Kashi has just launched a new product line. Instead of adding a new breakfast cereal or another on-the-go granola bar, they’ve added a whole new line of easy-to-prepare steam meals. The bags come microwave-ready so all you have to do is find it in the freezer aisle, throw it in the microwave, and serve.

These steam meals come in four different flavors, each containing an average of 35 grams of whole grains, 17 grams of protein, 8 grams of fiber, and only 9 grams of fat. Different flavors vary. Each are the same in that there are no artificial ingredients and they’re all minimally processed. The bags come in a single-serving size making it easy for you to not over indulge, however, multiple bags will need to be bought if you plan on serving the whole family.
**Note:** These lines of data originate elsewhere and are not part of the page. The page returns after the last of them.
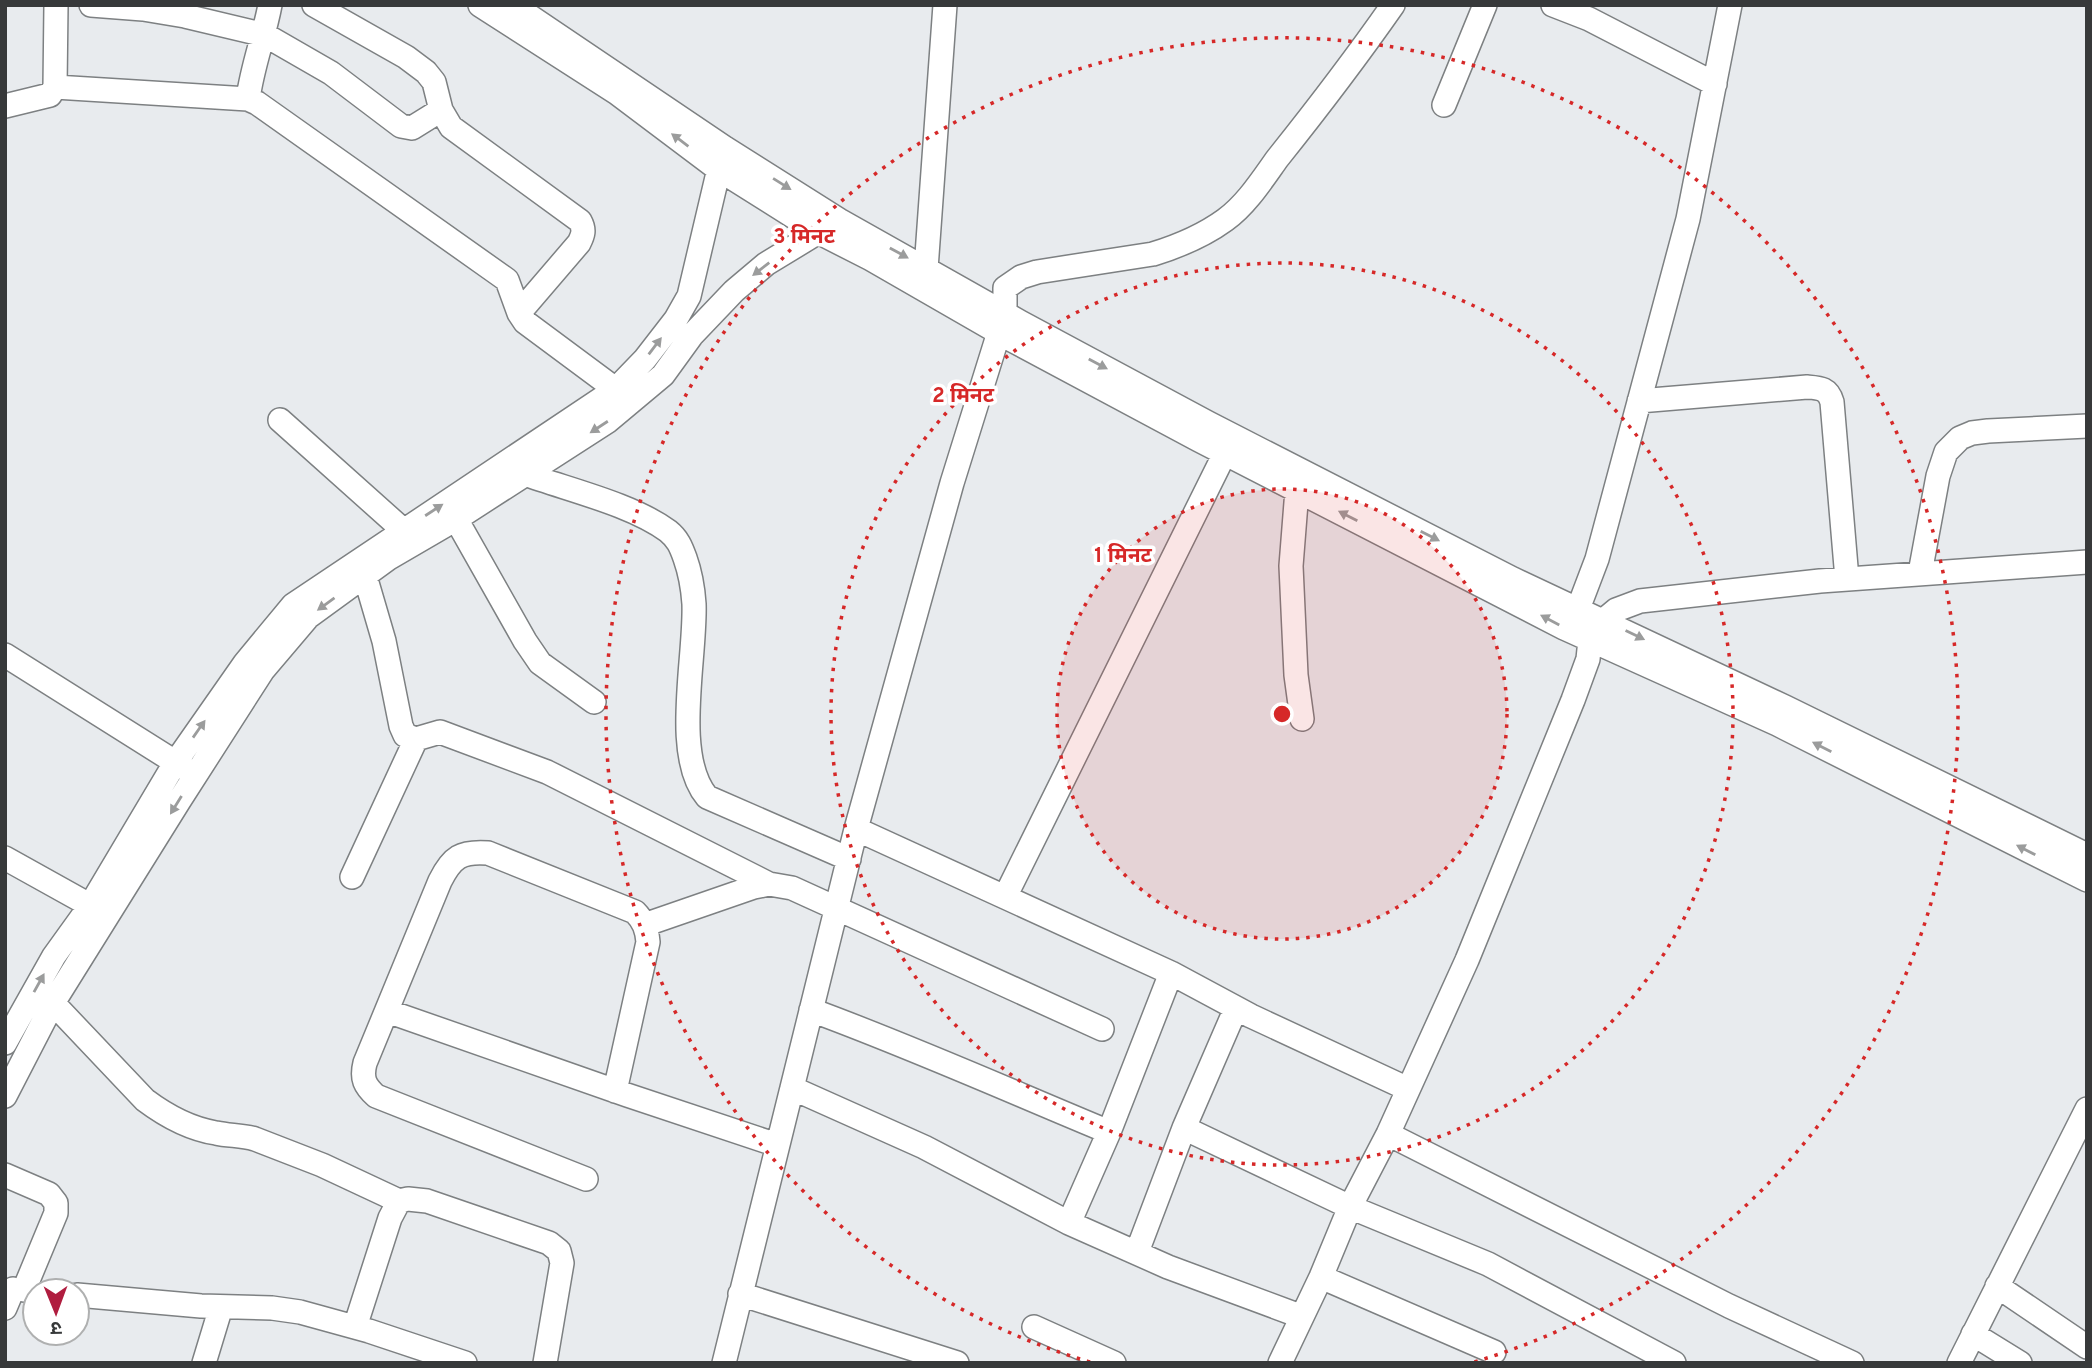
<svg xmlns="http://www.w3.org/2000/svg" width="2092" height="1368" font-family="Overpass,'Noto Sans Devanagari',sans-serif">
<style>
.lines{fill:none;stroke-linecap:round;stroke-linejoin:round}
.minor-casing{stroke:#7d8082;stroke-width:26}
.minor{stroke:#fff;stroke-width:23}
.oneway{fill:#9b9c9c}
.ring{fill:none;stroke:#d62828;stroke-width:3.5;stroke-dasharray:3.5 7}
.centre{fill:#d62828;stroke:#fff;stroke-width:3.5}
.ring-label{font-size:21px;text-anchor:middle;font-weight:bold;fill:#d62828;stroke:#fff;stroke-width:7;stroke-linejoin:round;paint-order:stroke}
</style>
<rect width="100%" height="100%" fill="#e8ebee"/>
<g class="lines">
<defs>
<path id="minor" d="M91 5 143 9 185 16 265 35 331 73 401 126 412 128 441 110
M314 5 406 57 426 72 434 82 441 110 451 127 580 221C585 230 583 235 579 243L519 313
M480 5 617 93 718 169 818 232 871 259 1010 339 1199 440 1564 628 1777 724 2087 880
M513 5 725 148 839 220 1020 322 1208 423 1513 579 1785 707 2087 855
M1553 5 1589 19 1715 84
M55 87 248 99 257 103 507 280 519 313 525 322 626 397
M248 99C252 67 264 37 270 5
M1444 105 1485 5
M5 106 50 95 55 87 56 5
M926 269 945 5
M1639 401 1807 387C1820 388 1828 388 1832 402L1847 579
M280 420 403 530
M525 474C569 490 631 504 668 531 678 539 681 547 685 558 690 572 693 589 694 604 696 658 672 755 707 797L849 859
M1297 490 1291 566 1296 675 1302 719
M456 519 525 641 540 663 594 702
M1920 573 1938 476 1946 452 1960 438 1972 433 1988 431 2087 426
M365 576 384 641 401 726 405 735 416 739 440 732 547 772 769 884
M1578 609 1597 559 1688 219 1730 5
M5 655 186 769
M856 829 1171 973 1251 1016 1408 1089
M5 858 102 912
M352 877 416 739
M1005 897 1225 453
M644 925 754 887 769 884 792 888 1102 1029
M53 1003 145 1100C165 1115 191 1129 216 1133 229 1136 242 1135 255 1139L322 1165 399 1201
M811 1010C912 1047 1010 1091 1109 1132
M387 1011 627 1095 777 1145
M5 1043 54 956 90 906 175 763 245 663 293 605 616 389 645 359 676 319 689 296 722 156
M792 1088 924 1147 1069 1223 1168 1267 1300 1316
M5 1096 53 1003 179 801 263 670 308 617 389 558 456 519 608 421 663 375 692 335 734 291 766 264 830 225
M1184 1128 1350 1207 1488 1264 1674 1363
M1388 1134 1729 1306 1852 1363
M5 1175 49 1194 56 1203V1213L24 1290
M586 1179 376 1096C365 1086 361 1079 365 1063L440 881C452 857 461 851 488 853L635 912C644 921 647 930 648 942L615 1091
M1069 1223 1109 1132 1171 973
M1137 1252 1184 1128 1236 1008
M1321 1277 1494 1352
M1997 1286 2087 1347
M740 1294 957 1363
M77 1295 201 1306 272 1308 300 1312 369 1331 465 1363
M5 1308 13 1289
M355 1327 390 1218 399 1201 408 1199 427 1201 549 1243 559 1251 562 1263 545 1363
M1034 1327 1114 1363
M1973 1334 2020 1363
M204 1363 221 1307
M724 1363 856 829 952 483 1005 313V288L1021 277 1037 272 1153 254C1179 246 1203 236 1225 220 1246 205 1262 180 1277 159 1317 109 1356 58 1393 5
M1280 1363 1321 1277 1350 1207 1388 1134 1467 960 1573 700 1588 659 1590 640 1604 620 1616 610 1640 601 1820 581 2087 562
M1959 1363 2087 1109"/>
</defs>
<use href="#minor" class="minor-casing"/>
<use href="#minor" class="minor"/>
</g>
<defs><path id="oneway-solid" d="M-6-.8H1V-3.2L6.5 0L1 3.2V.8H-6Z" transform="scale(1.75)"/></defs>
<g class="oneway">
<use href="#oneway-solid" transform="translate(680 140) rotate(-143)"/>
<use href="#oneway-solid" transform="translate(782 184) rotate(32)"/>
<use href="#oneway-solid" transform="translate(899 253) rotate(29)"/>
<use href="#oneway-solid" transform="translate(761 269) rotate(142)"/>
<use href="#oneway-solid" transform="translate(655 346) rotate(-53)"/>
<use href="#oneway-solid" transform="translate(1098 364) rotate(28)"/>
<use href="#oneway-solid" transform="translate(599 427) rotate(147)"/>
<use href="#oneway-solid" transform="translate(434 510) rotate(-33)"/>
<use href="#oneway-solid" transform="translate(1348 516) rotate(-153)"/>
<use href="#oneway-solid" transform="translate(1430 536) rotate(27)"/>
<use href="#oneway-solid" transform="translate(326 604) rotate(144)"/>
<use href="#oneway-solid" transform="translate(1550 620) rotate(-152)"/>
<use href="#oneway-solid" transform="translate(1635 635) rotate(26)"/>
<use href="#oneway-solid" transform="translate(199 729) rotate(-55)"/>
<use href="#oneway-solid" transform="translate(1822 747) rotate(-153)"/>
<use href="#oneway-solid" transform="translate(176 805) rotate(122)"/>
<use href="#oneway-solid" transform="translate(2026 850) rotate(-153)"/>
<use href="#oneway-solid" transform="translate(39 983) rotate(-61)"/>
</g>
<circle cx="1282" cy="714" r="225" fill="#d62828" fill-opacity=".12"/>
<g class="ring">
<circle cx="1282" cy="714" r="225"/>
<circle cx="1282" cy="714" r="451"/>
<path d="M1090 1362A676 676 0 1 1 1474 1362"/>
</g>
<circle cx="1282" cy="714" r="10" class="centre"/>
<g class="ring-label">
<text x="804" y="243">3 मिनट</text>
<text x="963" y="402">2 मिनट</text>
<text x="1123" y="562">1 मिनट</text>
</g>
<rect width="2092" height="1368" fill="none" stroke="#37393a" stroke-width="14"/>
<g transform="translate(56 1312) rotate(179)"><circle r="33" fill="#ffffff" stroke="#afb0b0" stroke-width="2"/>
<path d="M0-5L12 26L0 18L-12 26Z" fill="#b01d3f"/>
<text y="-10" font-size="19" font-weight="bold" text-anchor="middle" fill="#37393a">उ</text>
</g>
</svg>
Listed below are the four different flavors currently available.

Sesame Chicken

This meal contains natural white and grilled chicken, 7 whole grain sesame pilaf, carrots, edamame, red peppers, and roasted green beans. It’s all topped off with a spicy citrus sesame sauce that seems to be not too heavy nor not too light. The nutritional facts are 35 grams of whole grains, 17 grams of protein, 8 grams of fiber, and 9 grams of fat (guideline is 3.5 grams or less). The meal has 300 calories, which is inline with nutrition guidelines for a meal like this. It does slightly exceed the 600 milligrams or less guidelines for sodium.